TASK TO COMPLETE | Exclude the images, then return every line below exactly as written.

PROVIDED DATA |
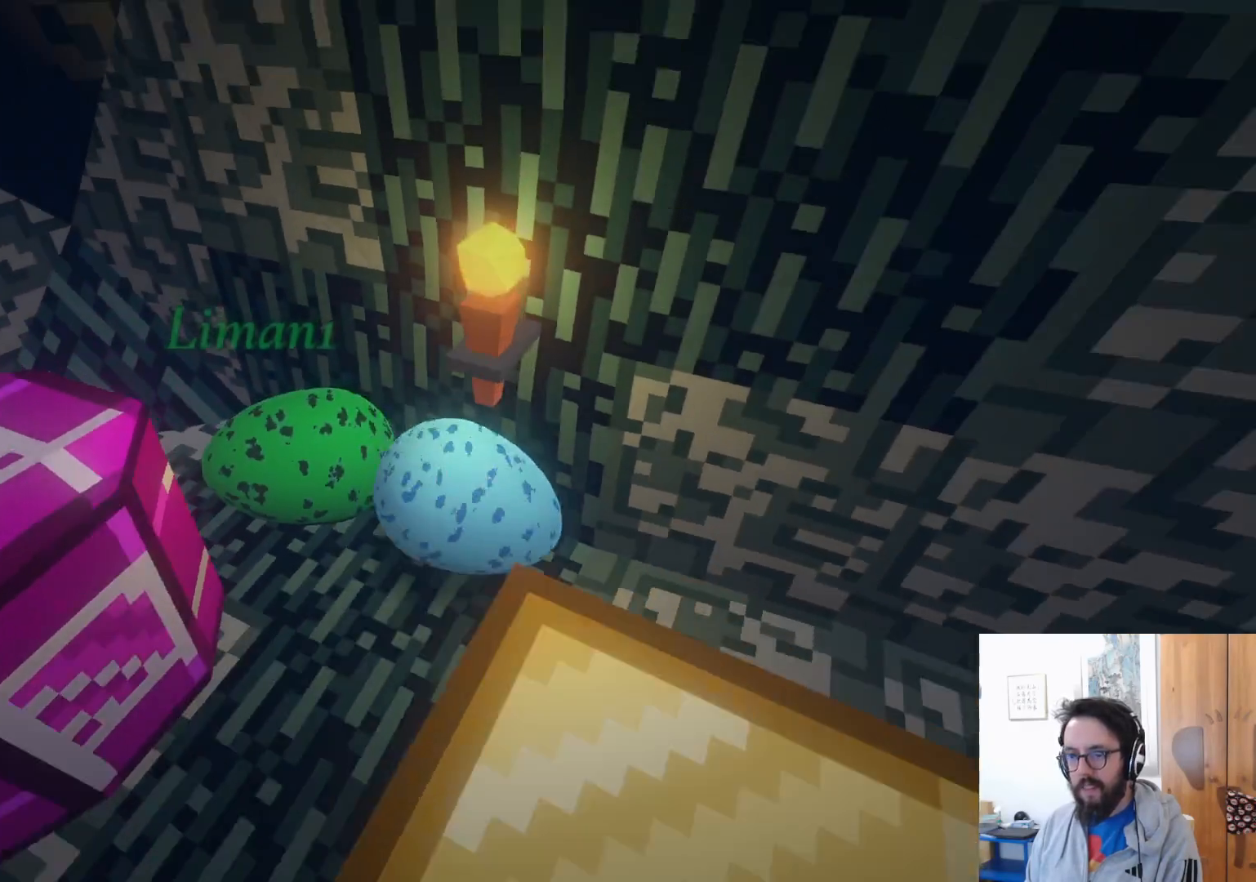
{"dt_ms": 500, "buttons": [], "left_stick": "up-left", "right_stick": "up-left", "events": [[400, "left_stick", "up-left"], [467, "right_stick", "up-left"]]}
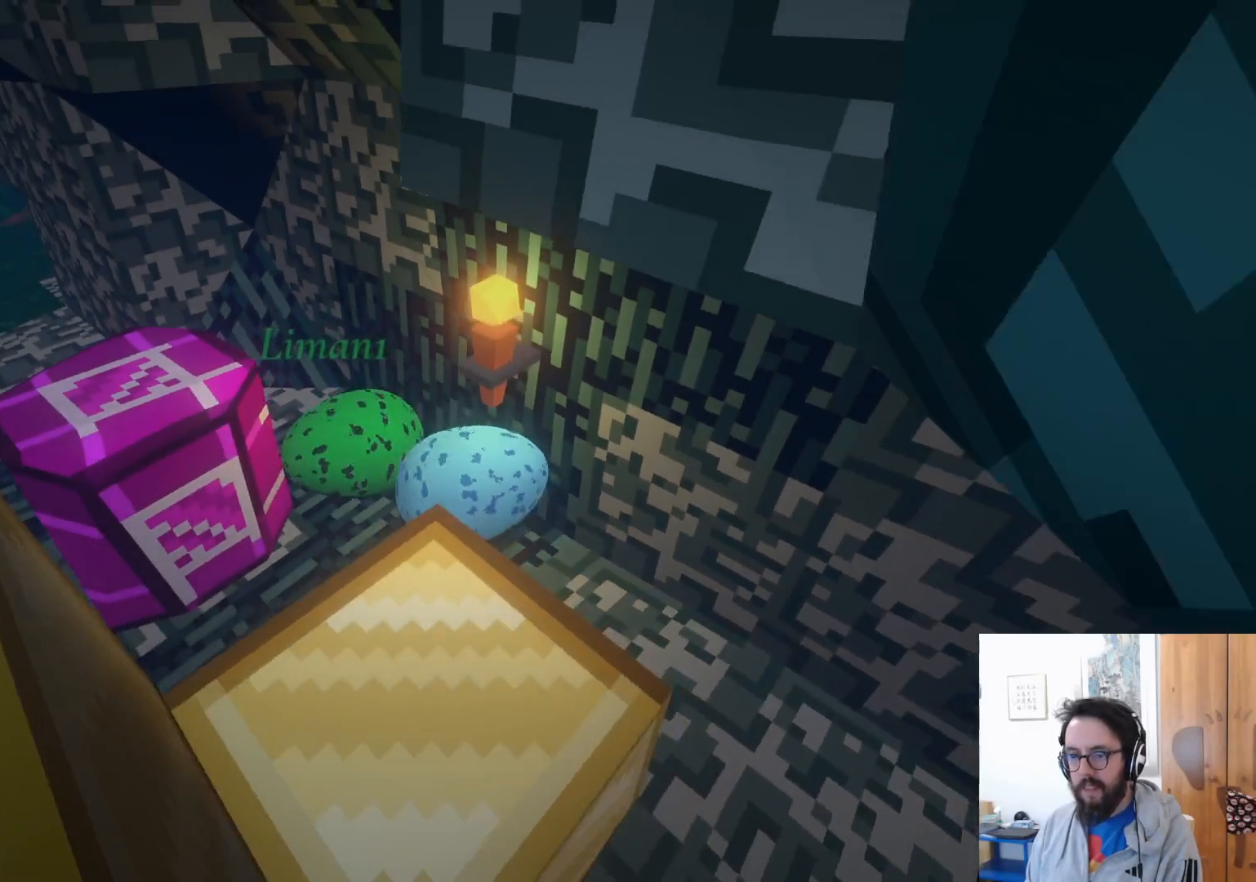
{"dt_ms": 500, "buttons": [], "left_stick": "up-left", "right_stick": "up-left", "events": []}
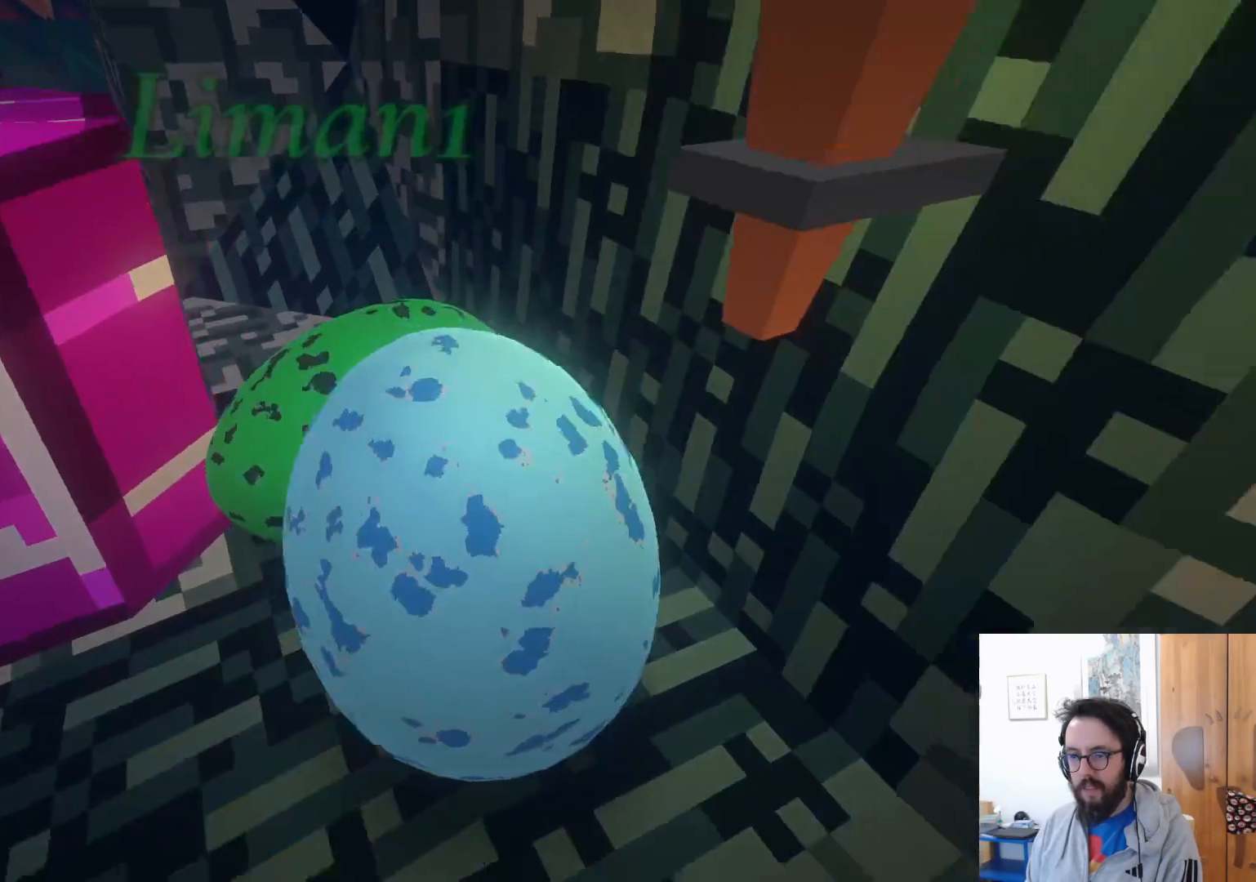
{"dt_ms": 500, "buttons": [], "left_stick": "up-right", "right_stick": "center", "events": [[284, "left_stick", "up-right"], [400, "right_stick", "center"]]}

EXERCISE RESULT |
{"dt_ms": 500, "buttons": [], "left_stick": "up-left", "right_stick": "up-left", "events": [[400, "left_stick", "up-left"], [467, "right_stick", "up-left"]]}
{"dt_ms": 500, "buttons": [], "left_stick": "up-left", "right_stick": "up-left", "events": []}
{"dt_ms": 500, "buttons": [], "left_stick": "up-right", "right_stick": "center", "events": [[284, "left_stick", "up-right"], [400, "right_stick", "center"]]}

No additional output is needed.